Besser die Gesundheit fördern als den Dienstwagen

Etwas für die Gesundheit zu tun wird für deutsche Arbeitnehmer immer wichtiger. Mehr als die Hälfte wünschen sich laut einer Studie eine betriebliche Krankenzusatzversicherung.

2014-10-21 (fw/db) Fellbach, 21.10.2014 Obstkorb, Gehaltserhöhung, Firmenwagen – das sind die Klassiker zur Bindung von guten Mitarbeitern. Seltener greifen Personalchefs zur Option der betrieblichen Krankenzusatzversicherung. Dabei wünschen sich diese laut einer aktuellen Studie der Beratungsgesellschaft Towers-Watson fast 60 Prozent der 1.000 Befragten. Die Süddeutsche Krankenversicherung auf Gegenseitigkeit (SDK) hat Anfang August 2014 einen neuen Tarif für Firmenkunden auf den Markt gebracht, der gesundheitliche Vorsorge und Prävention bei den Mitarbeitern fördert.

„Die betriebliche Krankenzusatzversicherung ist günstiger als andere Motivationsinstrumente und von Vorteil für beide Parteien“, erklärt Timo Holland, Vertriebs- und Marketingvorstand der SDK. „Die Mitarbeiter sind in punkto Gesundheit besser versorgt, haben im besten Fall weniger Fehlzeiten und sind motiviert angesichts der Wahrnehmung, dass sich das Unternehmen um ihr Wohl kümmert.“ Beim neuen Vorsorgetarif wird der Mehrwert für den Mitarbeiter schnell erlebbar, weil er vor einer Erkrankung ansetzt.

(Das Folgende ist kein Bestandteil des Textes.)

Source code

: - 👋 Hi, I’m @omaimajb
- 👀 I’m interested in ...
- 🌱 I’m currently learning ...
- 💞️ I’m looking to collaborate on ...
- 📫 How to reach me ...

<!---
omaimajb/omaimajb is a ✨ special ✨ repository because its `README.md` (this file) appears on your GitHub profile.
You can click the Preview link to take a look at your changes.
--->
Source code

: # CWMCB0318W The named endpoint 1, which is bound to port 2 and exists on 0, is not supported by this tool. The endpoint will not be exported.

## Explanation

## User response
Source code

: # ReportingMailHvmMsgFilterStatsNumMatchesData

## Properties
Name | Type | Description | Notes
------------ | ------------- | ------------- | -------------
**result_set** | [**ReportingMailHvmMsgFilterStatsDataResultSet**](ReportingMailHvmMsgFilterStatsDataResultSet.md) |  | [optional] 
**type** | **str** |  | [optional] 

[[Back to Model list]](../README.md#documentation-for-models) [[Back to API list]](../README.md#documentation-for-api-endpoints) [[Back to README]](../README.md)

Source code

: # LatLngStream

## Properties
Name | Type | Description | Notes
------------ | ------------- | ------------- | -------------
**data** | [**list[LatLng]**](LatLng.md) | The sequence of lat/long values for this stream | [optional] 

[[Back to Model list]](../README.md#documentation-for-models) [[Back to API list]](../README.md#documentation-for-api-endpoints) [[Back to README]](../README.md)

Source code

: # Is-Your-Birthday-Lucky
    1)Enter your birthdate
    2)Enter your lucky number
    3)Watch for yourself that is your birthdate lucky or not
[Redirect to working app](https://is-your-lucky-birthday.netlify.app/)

Von der kostenlosen Schutzimpfung bis zum Gesundheitstelefon

Prävention hat hierbei Priorität Nummer eins: „Wir helfen unseren Kunden dabei, gesund zu werden. Ebenso möchten wir sie aber auch dabei unterstützen, gar nicht erst krank zu werden, sondern gesund zu bleiben“, sagt Holland. So erstattet die SDK ambulante Vorsorge- und sportmedizinische Untersuchungen sowie Schutzimpfungen etwa gegen Influenza und Tollwut im Wert von bis zu 400 Euro im Jahr. Darüber hinaus können Versicherte für anerkannte Präventionskurse bis zu 100 Euro im Kalenderjahr geltend machen. Als geleisteten Mehrwert stellt die SDK ein Gesundheitstelefon zur Verfügung, über das Versicherte Hilfestellung zum Beispiel zu den Themen Burn-Out, Mobbing und körperliche Erkrankungen erhalten.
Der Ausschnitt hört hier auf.